• AIM: Reproduce word for word the part of the spoken-digit classifier text that runs from "generator1=torch.Generator().manual_seed(42)" up to and including "super(AlexNet, self).__init__()".

• TEXT EXCERPT:
Follow up to the processing. Now we train a CNN to recognise the digits spoken in the audio. We use spectrograms and AlexNet so that we can compare with work by Becker et al (https://arxiv.org/abs/1807.03418)

**Work flow**
1. We set up the CNN by extending the nn.Module class and define the training loop (hyperparameter is learning rate only). We use a validation set to impose early stopping with a patience of 10 epochs
2. The data has been been processed so we load it and create a dataset to use with the dataloader
3. Train! 

**Findings**

In our processing, we deviated slightly from Becker's procedure. We do here too (eg a different optimiser: Adam, instead of SGD) but they are still comparable. We end up with a model that trains with high (validation) accuracy and is actually abandoned, because I required more 'challenging' tasks in my dissertation. However, it is worth noting that Becker's approach provides a model with 96% and we gain +99% with only 40% of the data they used.

**Notes**
* Again, training is deliberately abandoned. Here, I was seaking to create a base model to demonstrate that the novel loss function in my dissertation provides an improvement. But if I was gaining close to 100% accuracy on the base, I would be unable to demonstrate much of an improvement!

In [1]:
import numpy as np
import time
import pandas as pd
import copy
import random
import gc
import torchvision.transforms as T
import torchvision.transforms.functional as F
import torch.nn as nn
import torch
import torch.optim as optim
from torch.utils.data import Dataset, DataLoader
from torchsummary import summary

In [None]:
# random seeds
random.seed(42)
np.random.seed(42)
torch.manual_seed(42)
generator1=torch.Generator().manual_seed(42)

## Define network and training loop

In [None]:
# create CNN with AlexNet architecture
# credit to author Nouman
# https://blog.paperspace.com/alexnet-pytorch/

class AlexNet(nn.Module):
    def __init__(self, input_channels=3,num_classes=10):
        super(AlexNet, self).__init__()
        self.layer1 = nn.Sequential(
            nn.Conv2d(input_channels, 96, kernel_size=11, stride=4, padding=0),
            nn.BatchNorm2d(96),
            nn.ReLU(),
            nn.MaxPool2d(kernel_size = 3, stride = 2))
        self.layer2 = nn.Sequential(
            nn.Conv2d(96, 256, kernel_size=5, stride=1, padding=2),
            nn.BatchNorm2d(256),
            nn.ReLU(),
            nn.MaxPool2d(kernel_size = 3, stride = 2))

• DATASET EXTRACT:
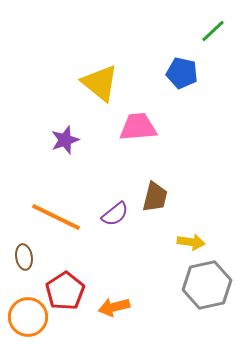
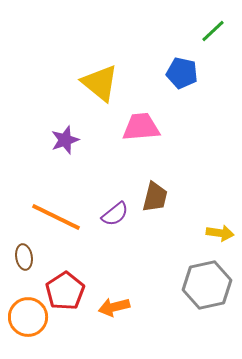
pink trapezoid: moved 3 px right
yellow arrow: moved 29 px right, 9 px up
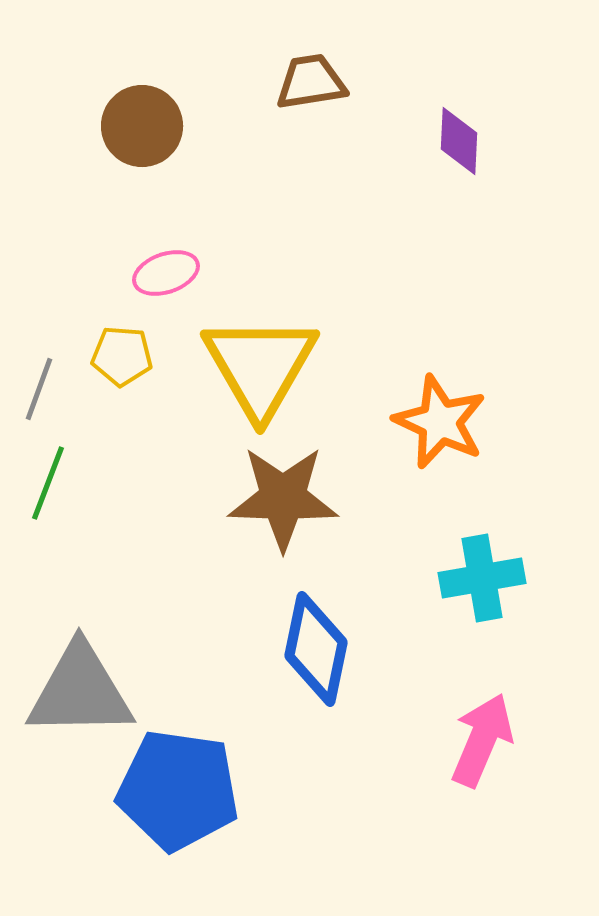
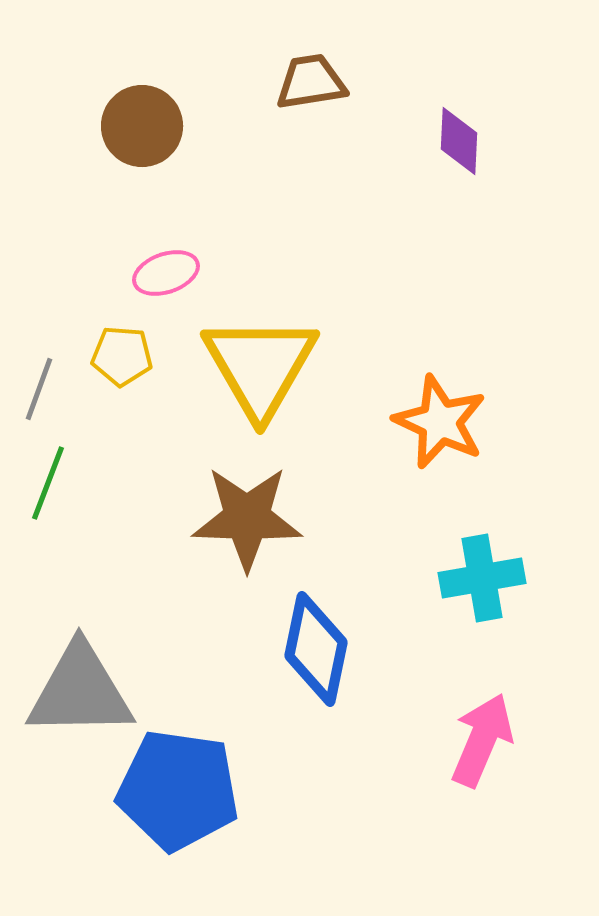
brown star: moved 36 px left, 20 px down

• COMPLETED TASK:
generator1=torch.Generator().manual_seed(42)

## Define network and training loop

In [None]:
# create CNN with AlexNet architecture
# credit to author Nouman
# https://blog.paperspace.com/alexnet-pytorch/

class AlexNet(nn.Module):
    def __init__(self, input_channels=3,num_classes=10):
        super(AlexNet, self).__init__()